Well at least they left me the basil and they must have been full by the time they reached the tomatoes 'cos they've only been nibbled.

Just as I was inspecting and moaning my loss for the second time I looked at the hole in the fence and I saw the culprits. Peeping through the crack contemplating dessert. And for a moment my heart melted because it was the cute baby kid who is so friendly and fearless of humans. But then I saw her ugly mother hovering nearby and I came to my senses. So I roared and jumped at them and set Monkey Man to work fortressing up the fence.


Sunday, January 1, 2012

Completely Plumed Out

Thanks for all your suggestions about what to do with my plums. However, I don't think I quite conveyed to you all the magnitude of our plum harvest. We have a rather old, quite large plum tree. Monkey Man and I estimated that we picked about 80kgs of plums this year. I'm completely plumed out.

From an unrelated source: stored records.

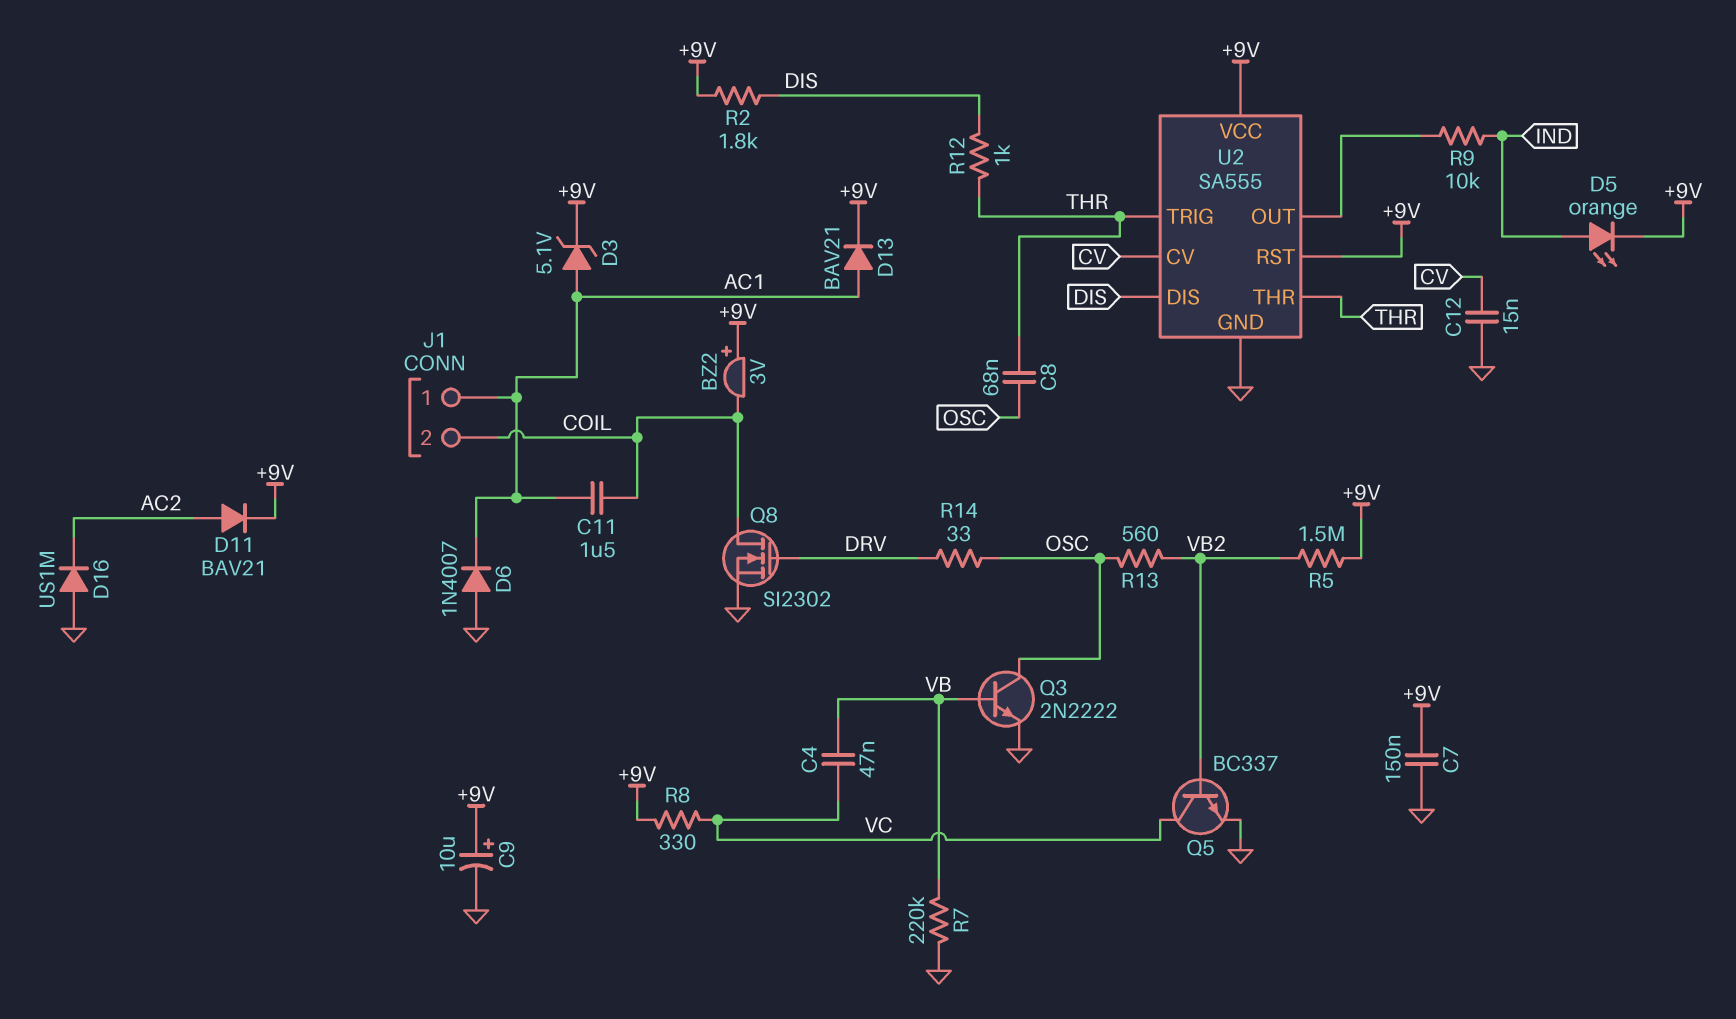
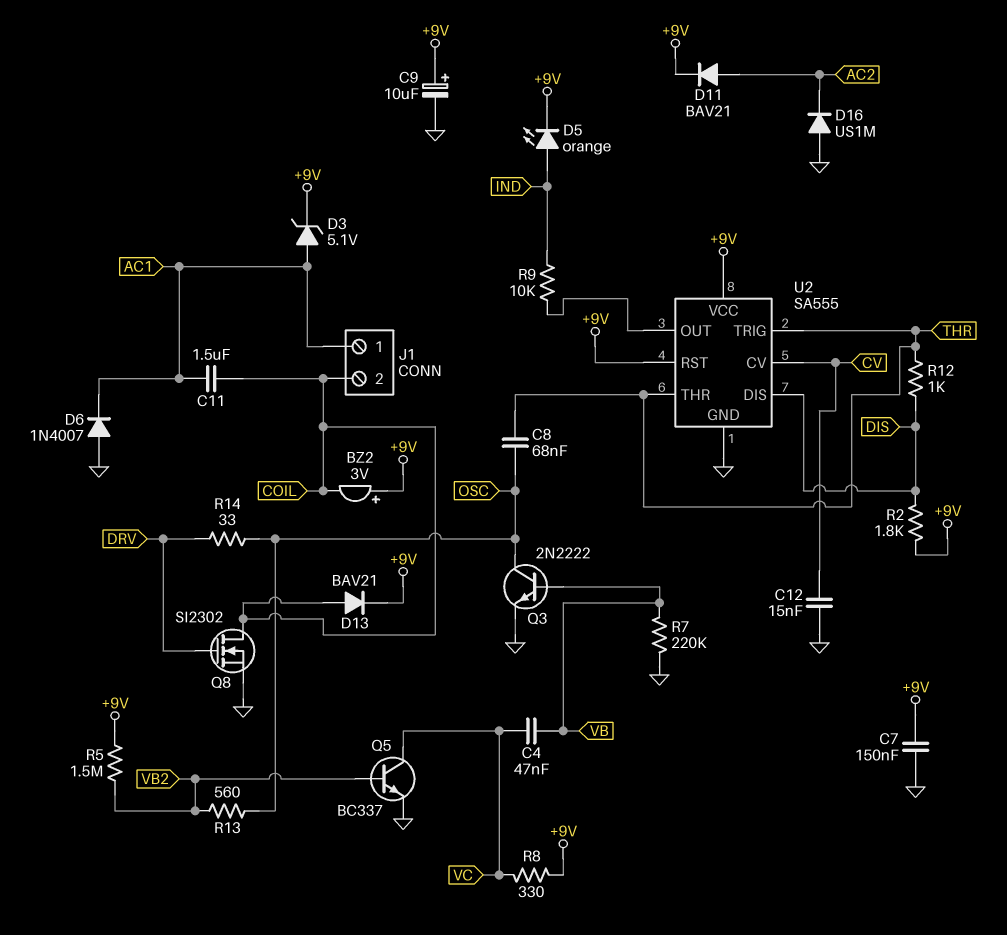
D13: diode BAV21 (A AC1, K +9V) -> diode BAV21 (A COIL, K +9V)

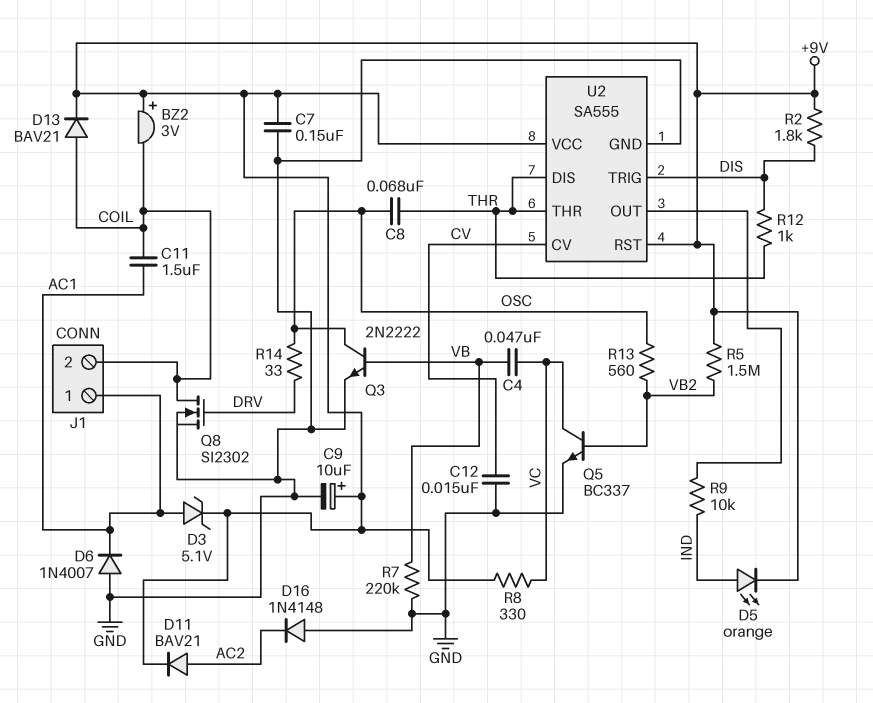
D16: diode US1M (A GND, K AC2) -> diode 1N4148 (A GND, K AC2)
U2 pin DIS: DIS -> THR
U2 pin TRIG: THR -> DIS

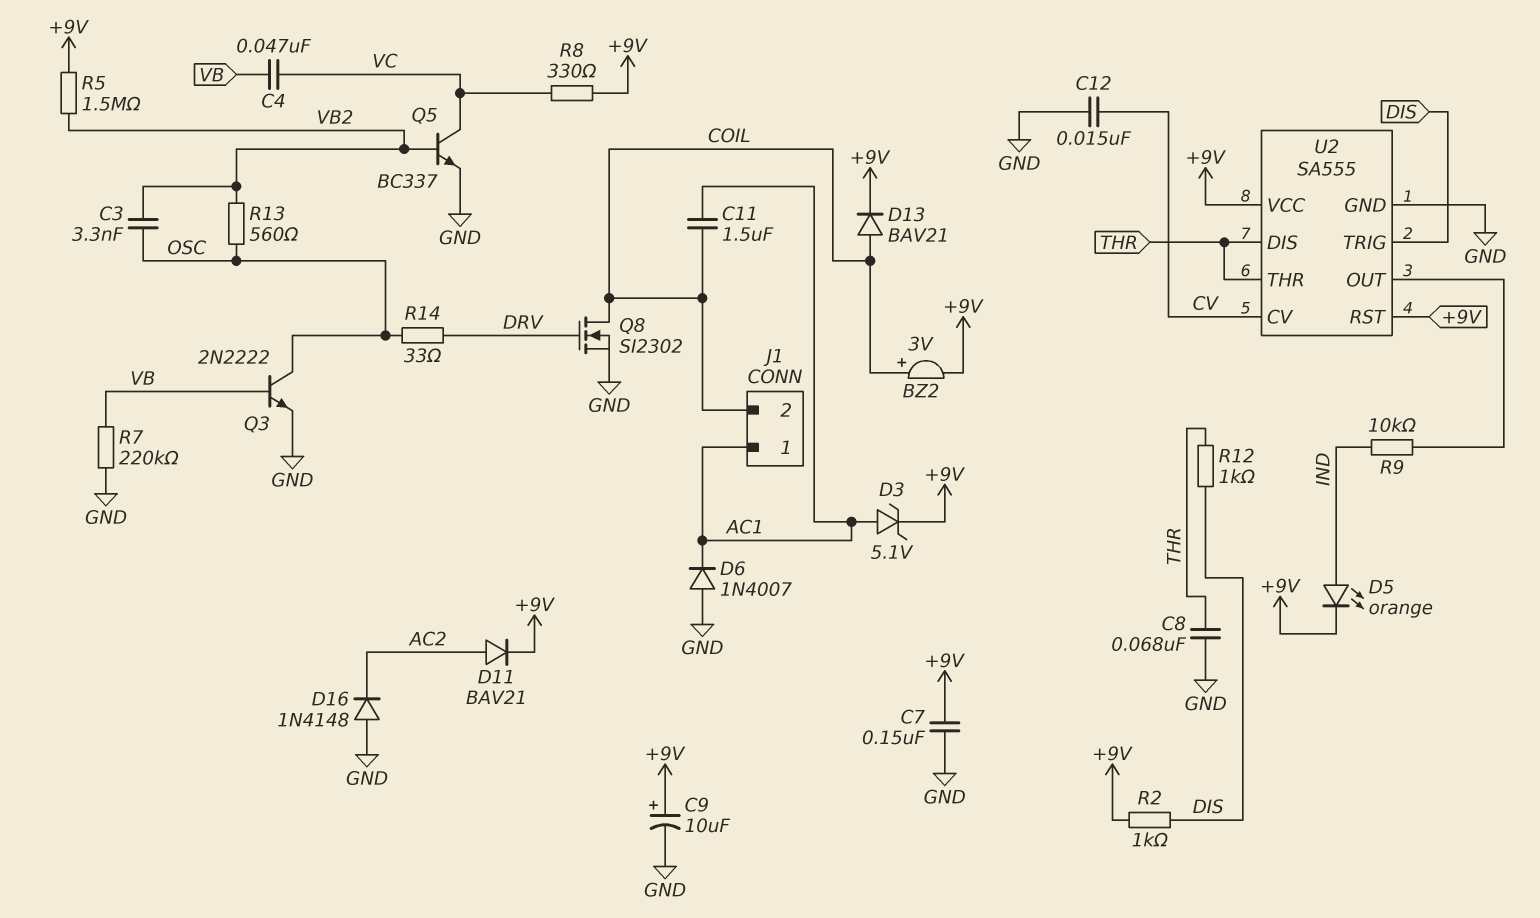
BZ2: buzzer 3V (plus +9V, minus COIL) -> buzzer 3V (plus COIL, minus +9V)
C3: none -> 3.3nF (OSC, VB2)
C8: 68nF (OSC, THR) -> 68nF (GND, THR)
R2: 1.8k (+9V, DIS) -> 1k (+9V, DIS)

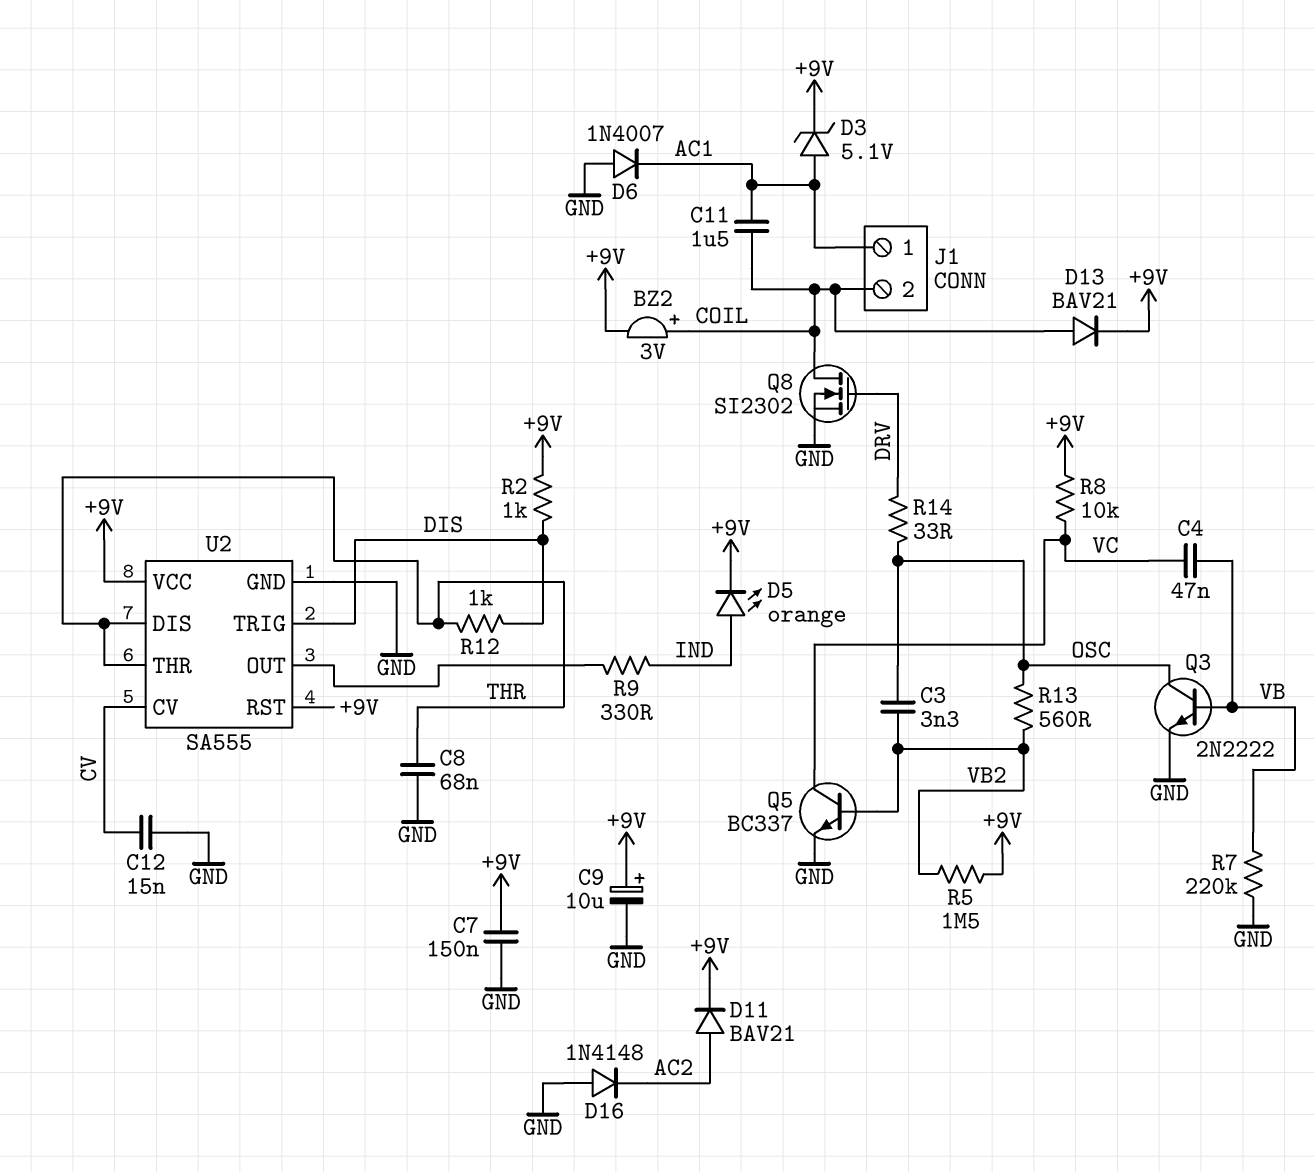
R8: 330 (+9V, VC) -> 10k (+9V, VC)
R9: 10k (IND, U2/OUT) -> 330 (IND, U2/OUT)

I made: jam, pavlova with plum syrup, plum cake and pancakes with stewed plums. I snuck plums into pasta sauces. I spent two days searching the internet for the plum chutney recipe I made last year that was a hit and couldn't find it. So I settled on another and made a batch. And then I discovered last year's recipe. On my own blog. So I made some more. Monkey Man forbade me to do any more cooking because the weather was getting hot and he's a complete control freak about curtains and climate control in the house when it gets over 30º. In fact he's rather keen on the weather and is always telling me tedious facts about which direction the wind is blowing from and how cool it is in the front hall compared to outside according to our thermometer. He loves to check the weather radar and alert me when rain is coming. He gets very excited when he reckons a big storm is on the way. And he can't stand it when I do a cook up on a hot day.

So I waited 'til he had a late gig and a sleep in and I cooked up some more jam and chutney.

We gave bags to all our neighbours and friends. I froze plums (thanks africanaussie) and I was about to stew some and pop them in the freezer when I discovered a big tub of poached plums... from last year. So I stopped.

I am sick to death of plums.
Plum picking

Elaborate pulley system erected by Littlest Monkey to collect plums
Plum cake



Oh, and we are heading for a top temperature of 40ºC here in Melbourne tomorrow so I'd better close up the house and plan for salads if I am to keep Monkey Man happy.